*PERINTAH 1*: Menurut tulisan tentang kemunafikan, apa balasan seorang bapak terhadap pernyataan penulis kemarin?
*PERINTAH 2*: Lanjutkan tulisan tentang kemunafikan mulai dari bagian terakhirnya.

*KUTIPAN DOKUMEN*:
Apakah semua ORANG juga MANUSIA!


Menanggapi pernyataan saya kemarin tentang keMUNAFIKan, ada seorang bapak yang me-reply dengan “pendeta juga manusia”. Maksudnya mungkin, tidak apa-apa jika antara apa yang dikotbahkan pendeta berbeda dengan yang dikerjakannya, kan “pendeta juga manusia”

Atau mungkin juga maksudnya, tidak apa-apa sesekali keceplosan, maklumi saja toh “pendeta juga manusia”.

No offense, saya menulis ini karena di tulisan saya sebelumnya saya mengatakan terbuka untuk diskusi. Jadi, mari kita diskusikan.

*Entri data*:
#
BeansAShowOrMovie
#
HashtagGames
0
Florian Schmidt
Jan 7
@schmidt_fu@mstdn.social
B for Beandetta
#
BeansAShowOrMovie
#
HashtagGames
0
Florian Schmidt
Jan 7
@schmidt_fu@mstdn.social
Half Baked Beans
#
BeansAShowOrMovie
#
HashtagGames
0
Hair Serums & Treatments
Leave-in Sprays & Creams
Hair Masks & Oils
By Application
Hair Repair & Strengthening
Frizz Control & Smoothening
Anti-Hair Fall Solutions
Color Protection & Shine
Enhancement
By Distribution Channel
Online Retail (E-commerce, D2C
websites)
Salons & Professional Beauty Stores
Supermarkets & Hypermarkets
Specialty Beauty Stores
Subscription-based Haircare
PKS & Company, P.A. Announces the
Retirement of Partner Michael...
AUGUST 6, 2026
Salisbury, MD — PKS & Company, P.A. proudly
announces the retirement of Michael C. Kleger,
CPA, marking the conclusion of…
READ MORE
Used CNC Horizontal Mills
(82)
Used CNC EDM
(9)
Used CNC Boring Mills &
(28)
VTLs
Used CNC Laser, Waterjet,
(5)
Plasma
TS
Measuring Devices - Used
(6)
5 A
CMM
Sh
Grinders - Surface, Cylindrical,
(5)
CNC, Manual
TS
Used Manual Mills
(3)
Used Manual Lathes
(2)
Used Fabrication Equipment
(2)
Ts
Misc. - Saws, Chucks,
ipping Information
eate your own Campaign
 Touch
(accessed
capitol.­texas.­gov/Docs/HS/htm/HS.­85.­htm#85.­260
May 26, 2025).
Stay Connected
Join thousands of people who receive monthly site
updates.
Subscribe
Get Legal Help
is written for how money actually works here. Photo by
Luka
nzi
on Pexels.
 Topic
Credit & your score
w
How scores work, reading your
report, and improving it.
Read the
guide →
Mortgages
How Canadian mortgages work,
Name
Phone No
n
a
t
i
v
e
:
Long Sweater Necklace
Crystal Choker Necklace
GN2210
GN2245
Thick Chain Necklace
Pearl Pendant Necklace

*JAWABAN TUGAS 1*: Ia membalas dengan "pendeta juga manusia".

*JAWABAN TUGAS 2*:
Kata-kata “xxx juga manusia” dipopulerkan oleh sebuah group band rock dengan lagunya “rocker juga manusia”. Dimaksudkan bahwa walaupun memiliki tampang sangar dan suka teriak-teriak, tapi rocker juga memiliki hati dan perasaan. Harap dicatat maknanya: “walaupun negatif, tapi ada positifnya”

Sama seperti jika kita berbicara mengenai seorang anak: walau nakal, dia toh hanya seorang anak. Atau, walau bengal, dia tetap memiliki emosi juga.

Seolah mendapat pembelaan, kalimat “xxx juga manusia” menjadi populer di masyarakat. Anggota DPR tidur di ruang rapat, “anggota DPR juga manusia”, artis menggunakan narkoba, “artis juga manusia”, dst.

Ironisnya pembenaran demi pembenaran dilontarkan berbarengan dengan dieksposenya keburukan mereka. Sungguh ironis!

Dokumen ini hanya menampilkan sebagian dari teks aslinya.